Texto dado:
________________________________________

Claudio Ferrufino-Coqueugniot
Ni sé ya si la memoria se confunde, o se conjuga, con lo onírico. Visité Braga, claro, seguro. Adrián Antezana me esperaba en la estación de trenes. Una hora desde Porto, Oporto. Del Duero a la Edad Media, del fado al silencio –pensé- pero no fue así. Vino y pinga, como llama o povo brasileiro a la cachaça, ron de pobres. Era una fiesta, parafraseo a Hemingway. No París sino Braga, iluminadas sus rocas medievales, la supuesta santidad milenaria que da escozor en la espalda cuando se piensa en el horror de la religión y su saña. Escolaridad por otro lado, erudición, letras y el magnífico elixir de uva portugués como secreto guardado por monjes que serían maestros y asesinos a su vez. A la vez.
Esperé en São
Bento, de camisa roja cuadriculada. Polera debajo, como acostumbro, de jubilado
protegiendo los pulmones, o de elegancia de dandy paceño. De reojo miraba el
reloj digital de la estación. Trenes modernos, multitud. Hermosos azulejos
pintados con escenas históricas. Épica de una nación que se echó al mar pero
combatió en tierra a moriscos y africanos. El frío azulejo, de obvio tono azul,
se multiplica en las paredes. Esa pieza ornamental es gloriosa en Portugal. Fotografié
sin pausa ni desgano Santo Ildefonso, iglesia del siglo XVIII en Porto, porque
encarna la belleza tanto como la inmortalidad. ¿Arquitectos de Dios? Los
masones dirían que sí, todo es cuestión de compás y medida.

________________________________________

Tarea:
Renombra "Braga" como "Guimarães" en el fragmento del texto sobre Braga y Oporto que empieza con "Claudio Ferrufino-Coqueugniot" y sigue hasta "vez. A la vez.".

[Líneas guardadas]
________________________________________

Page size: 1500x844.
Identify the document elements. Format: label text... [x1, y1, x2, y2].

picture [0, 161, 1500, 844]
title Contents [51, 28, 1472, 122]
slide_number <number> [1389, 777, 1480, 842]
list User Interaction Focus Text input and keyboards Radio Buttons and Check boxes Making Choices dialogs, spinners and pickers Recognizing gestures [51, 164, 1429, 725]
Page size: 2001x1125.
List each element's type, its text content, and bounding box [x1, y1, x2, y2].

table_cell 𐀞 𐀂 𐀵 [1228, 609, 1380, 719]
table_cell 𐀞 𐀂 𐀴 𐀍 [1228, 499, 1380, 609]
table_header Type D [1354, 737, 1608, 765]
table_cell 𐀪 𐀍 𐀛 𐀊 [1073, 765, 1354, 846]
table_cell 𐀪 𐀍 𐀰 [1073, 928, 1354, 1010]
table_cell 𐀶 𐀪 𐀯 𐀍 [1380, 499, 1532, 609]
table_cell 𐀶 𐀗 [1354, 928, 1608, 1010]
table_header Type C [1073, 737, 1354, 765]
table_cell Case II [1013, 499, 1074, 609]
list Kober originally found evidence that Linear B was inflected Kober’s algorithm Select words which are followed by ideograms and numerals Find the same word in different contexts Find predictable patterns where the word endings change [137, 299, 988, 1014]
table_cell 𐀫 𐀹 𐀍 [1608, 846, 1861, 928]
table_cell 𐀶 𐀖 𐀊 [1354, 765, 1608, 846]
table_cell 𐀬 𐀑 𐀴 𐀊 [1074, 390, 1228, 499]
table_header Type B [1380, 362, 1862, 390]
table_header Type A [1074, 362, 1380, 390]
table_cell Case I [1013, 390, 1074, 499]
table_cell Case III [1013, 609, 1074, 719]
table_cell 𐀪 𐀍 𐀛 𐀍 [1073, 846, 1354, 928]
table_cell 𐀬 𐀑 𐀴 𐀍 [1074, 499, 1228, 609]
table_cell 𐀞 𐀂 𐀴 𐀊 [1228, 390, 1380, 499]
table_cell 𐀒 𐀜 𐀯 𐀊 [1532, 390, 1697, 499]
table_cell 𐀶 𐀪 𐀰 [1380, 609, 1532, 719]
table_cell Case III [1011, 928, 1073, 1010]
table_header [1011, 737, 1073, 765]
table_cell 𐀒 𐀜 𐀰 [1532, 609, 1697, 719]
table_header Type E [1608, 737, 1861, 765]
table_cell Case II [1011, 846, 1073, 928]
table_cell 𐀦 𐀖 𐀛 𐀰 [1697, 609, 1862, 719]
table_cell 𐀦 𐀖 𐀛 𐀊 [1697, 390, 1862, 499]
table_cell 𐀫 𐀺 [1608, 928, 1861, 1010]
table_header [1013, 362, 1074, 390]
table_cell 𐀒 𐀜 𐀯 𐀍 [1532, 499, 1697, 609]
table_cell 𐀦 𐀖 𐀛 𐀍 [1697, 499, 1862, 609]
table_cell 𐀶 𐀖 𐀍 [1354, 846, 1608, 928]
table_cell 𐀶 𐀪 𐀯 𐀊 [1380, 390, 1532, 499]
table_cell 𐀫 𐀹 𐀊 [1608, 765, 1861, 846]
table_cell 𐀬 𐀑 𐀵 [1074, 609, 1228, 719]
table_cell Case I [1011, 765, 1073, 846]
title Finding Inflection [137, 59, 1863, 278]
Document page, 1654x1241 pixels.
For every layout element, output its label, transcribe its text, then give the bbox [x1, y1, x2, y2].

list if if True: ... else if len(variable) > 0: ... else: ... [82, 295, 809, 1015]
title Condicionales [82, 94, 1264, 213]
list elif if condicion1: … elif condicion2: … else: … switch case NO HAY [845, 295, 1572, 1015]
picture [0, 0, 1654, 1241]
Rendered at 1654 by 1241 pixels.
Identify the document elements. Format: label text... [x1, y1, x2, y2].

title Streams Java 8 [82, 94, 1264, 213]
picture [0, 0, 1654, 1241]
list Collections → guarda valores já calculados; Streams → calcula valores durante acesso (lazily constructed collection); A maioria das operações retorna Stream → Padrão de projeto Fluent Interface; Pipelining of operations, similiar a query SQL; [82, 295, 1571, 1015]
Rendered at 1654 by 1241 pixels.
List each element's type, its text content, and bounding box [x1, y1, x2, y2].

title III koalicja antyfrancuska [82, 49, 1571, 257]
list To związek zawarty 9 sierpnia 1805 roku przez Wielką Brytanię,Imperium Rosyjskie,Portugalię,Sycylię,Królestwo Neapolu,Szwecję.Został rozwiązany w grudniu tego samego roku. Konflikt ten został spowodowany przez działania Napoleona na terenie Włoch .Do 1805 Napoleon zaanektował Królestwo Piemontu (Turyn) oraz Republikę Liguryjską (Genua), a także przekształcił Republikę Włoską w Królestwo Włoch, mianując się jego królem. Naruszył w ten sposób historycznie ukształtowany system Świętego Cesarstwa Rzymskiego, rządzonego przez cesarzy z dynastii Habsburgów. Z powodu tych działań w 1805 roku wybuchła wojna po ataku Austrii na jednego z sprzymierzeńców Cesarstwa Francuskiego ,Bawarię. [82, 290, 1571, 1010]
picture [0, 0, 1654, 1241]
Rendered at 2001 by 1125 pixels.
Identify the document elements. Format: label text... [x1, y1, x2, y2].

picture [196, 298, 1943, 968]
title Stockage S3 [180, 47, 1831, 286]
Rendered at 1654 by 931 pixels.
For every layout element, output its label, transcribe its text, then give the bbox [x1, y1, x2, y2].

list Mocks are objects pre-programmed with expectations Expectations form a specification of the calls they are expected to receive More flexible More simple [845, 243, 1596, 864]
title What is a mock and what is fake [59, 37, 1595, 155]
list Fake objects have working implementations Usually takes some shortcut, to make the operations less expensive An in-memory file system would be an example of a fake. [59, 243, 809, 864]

________________________________________

Resultado:
Claudio Ferrufino-Coqueugniot
Ni sé ya si la memoria se confunde, o se conjuga, con lo onírico. Visité Guimarães, claro, seguro. Adrián Antezana me esperaba en la estación de trenes. Una hora desde Porto, Oporto. Del Duero a la Edad Media, del fado al silencio –pensé- pero no fue así. Vino y pinga, como llama o povo brasileiro a la cachaça, ron de pobres. Era una fiesta, parafraseo a Hemingway. No París sino Guimarães, iluminadas sus rocas medievales, la supuesta santidad milenaria que da escozor en la espalda cuando se piensa en el horror de la religión y su saña. Escolaridad por otro lado, erudición, letras y el magnífico elixir de uva portugués como secreto guardado por monjes que serían maestros y asesinos a su vez. A la vez.